AIM OF THE EXERCISE:
Copy every entry verbatim and skip the pictures.

Stored data:
####################

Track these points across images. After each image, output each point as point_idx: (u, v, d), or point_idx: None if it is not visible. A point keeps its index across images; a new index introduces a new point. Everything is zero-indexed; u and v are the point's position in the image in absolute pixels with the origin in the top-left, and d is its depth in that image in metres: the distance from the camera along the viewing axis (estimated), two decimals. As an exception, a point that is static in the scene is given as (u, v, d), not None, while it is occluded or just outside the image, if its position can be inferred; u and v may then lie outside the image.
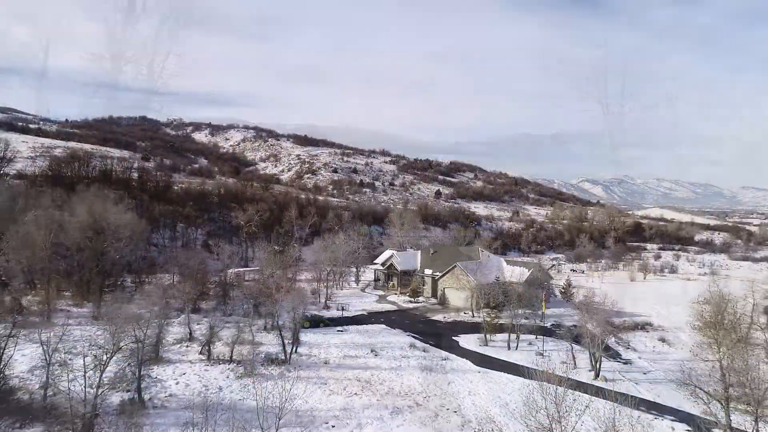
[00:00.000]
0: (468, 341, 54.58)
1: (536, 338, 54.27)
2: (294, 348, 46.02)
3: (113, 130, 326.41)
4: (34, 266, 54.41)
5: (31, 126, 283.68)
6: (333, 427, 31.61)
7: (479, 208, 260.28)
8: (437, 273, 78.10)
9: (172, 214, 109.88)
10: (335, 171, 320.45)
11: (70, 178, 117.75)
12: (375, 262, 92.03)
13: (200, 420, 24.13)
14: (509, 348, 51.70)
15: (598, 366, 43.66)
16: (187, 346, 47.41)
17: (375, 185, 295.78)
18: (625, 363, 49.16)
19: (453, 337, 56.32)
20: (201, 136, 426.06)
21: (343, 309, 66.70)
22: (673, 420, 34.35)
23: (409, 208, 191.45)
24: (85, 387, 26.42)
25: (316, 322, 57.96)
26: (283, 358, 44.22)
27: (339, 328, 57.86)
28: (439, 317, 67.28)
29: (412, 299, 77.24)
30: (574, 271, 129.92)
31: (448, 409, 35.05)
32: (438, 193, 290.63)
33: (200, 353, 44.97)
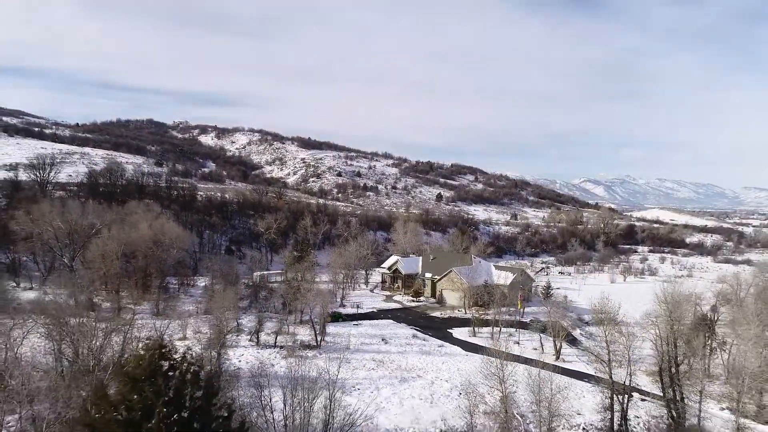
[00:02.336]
0: (460, 333, 67.35)
1: (515, 331, 66.91)
2: (322, 337, 58.70)
3: (123, 134, 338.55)
4: (109, 272, 67.02)
5: (46, 131, 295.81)
6: (359, 389, 44.28)
7: (478, 211, 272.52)
8: (436, 276, 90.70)
9: (199, 223, 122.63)
10: (339, 174, 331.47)
11: (106, 186, 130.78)
12: (382, 266, 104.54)
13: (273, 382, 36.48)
14: (492, 338, 64.25)
15: (558, 350, 56.33)
16: (237, 335, 59.98)
17: (378, 189, 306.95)
18: (584, 350, 61.62)
19: (448, 330, 69.12)
20: (207, 139, 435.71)
21: (358, 307, 79.32)
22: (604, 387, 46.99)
23: (411, 212, 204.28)
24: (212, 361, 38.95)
25: (336, 318, 70.61)
26: (314, 344, 56.90)
27: (355, 322, 70.55)
28: (437, 314, 79.93)
29: (415, 299, 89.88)
30: (561, 273, 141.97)
31: (441, 379, 47.90)
32: (439, 197, 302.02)
33: (250, 340, 57.73)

####################

RESULT OF THE EXERCISE:
Track these points across images. After each image, output each point as point_idx: (u, v, d), or point_idx: None if it is not visible. A point keeps its index across images; a new index introduces a new point. Everything is zero-indexed; u and v are the point's position in the image in absolute pixels with the origin in the top-left, and d is its depth in that image in metres: the distance from the camera along the viewing axis (estimated), two decimals. As an exception, a point that is static in the scene is given as (u, v, d), not None, while it is occluded or just outside the image, if its position can be inferred; u and v may then lie outside the image.
[00:00.000]
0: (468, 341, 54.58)
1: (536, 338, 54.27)
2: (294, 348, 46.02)
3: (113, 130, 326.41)
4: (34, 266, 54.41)
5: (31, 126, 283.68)
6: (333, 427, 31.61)
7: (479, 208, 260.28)
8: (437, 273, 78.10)
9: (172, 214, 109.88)
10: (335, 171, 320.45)
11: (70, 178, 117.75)
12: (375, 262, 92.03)
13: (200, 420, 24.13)
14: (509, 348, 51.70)
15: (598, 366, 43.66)
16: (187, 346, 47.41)
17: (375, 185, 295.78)
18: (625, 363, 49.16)
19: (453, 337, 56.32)
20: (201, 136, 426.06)
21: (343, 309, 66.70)
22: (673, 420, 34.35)
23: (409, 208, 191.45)
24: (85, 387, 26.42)
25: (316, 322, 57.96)
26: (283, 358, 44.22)
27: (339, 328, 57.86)
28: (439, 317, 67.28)
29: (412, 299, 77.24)
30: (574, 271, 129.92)
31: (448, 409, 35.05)
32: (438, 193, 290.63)
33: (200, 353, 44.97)
[00:02.336]
0: (460, 333, 67.35)
1: (515, 331, 66.91)
2: (322, 337, 58.70)
3: (123, 134, 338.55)
4: (109, 272, 67.02)
5: (46, 131, 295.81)
6: (359, 389, 44.28)
7: (478, 211, 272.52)
8: (436, 276, 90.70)
9: (199, 223, 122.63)
10: (339, 174, 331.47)
11: (106, 186, 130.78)
12: (382, 266, 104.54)
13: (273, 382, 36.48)
14: (492, 338, 64.25)
15: (558, 350, 56.33)
16: (237, 335, 59.98)
17: (378, 189, 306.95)
18: (584, 350, 61.62)
19: (448, 330, 69.12)
20: (207, 139, 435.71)
21: (358, 307, 79.32)
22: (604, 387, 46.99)
23: (411, 212, 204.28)
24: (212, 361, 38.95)
25: (336, 318, 70.61)
26: (314, 344, 56.90)
27: (355, 322, 70.55)
28: (437, 314, 79.93)
29: (415, 299, 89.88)
30: (561, 273, 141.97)
31: (441, 379, 47.90)
32: (439, 197, 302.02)
33: (250, 340, 57.73)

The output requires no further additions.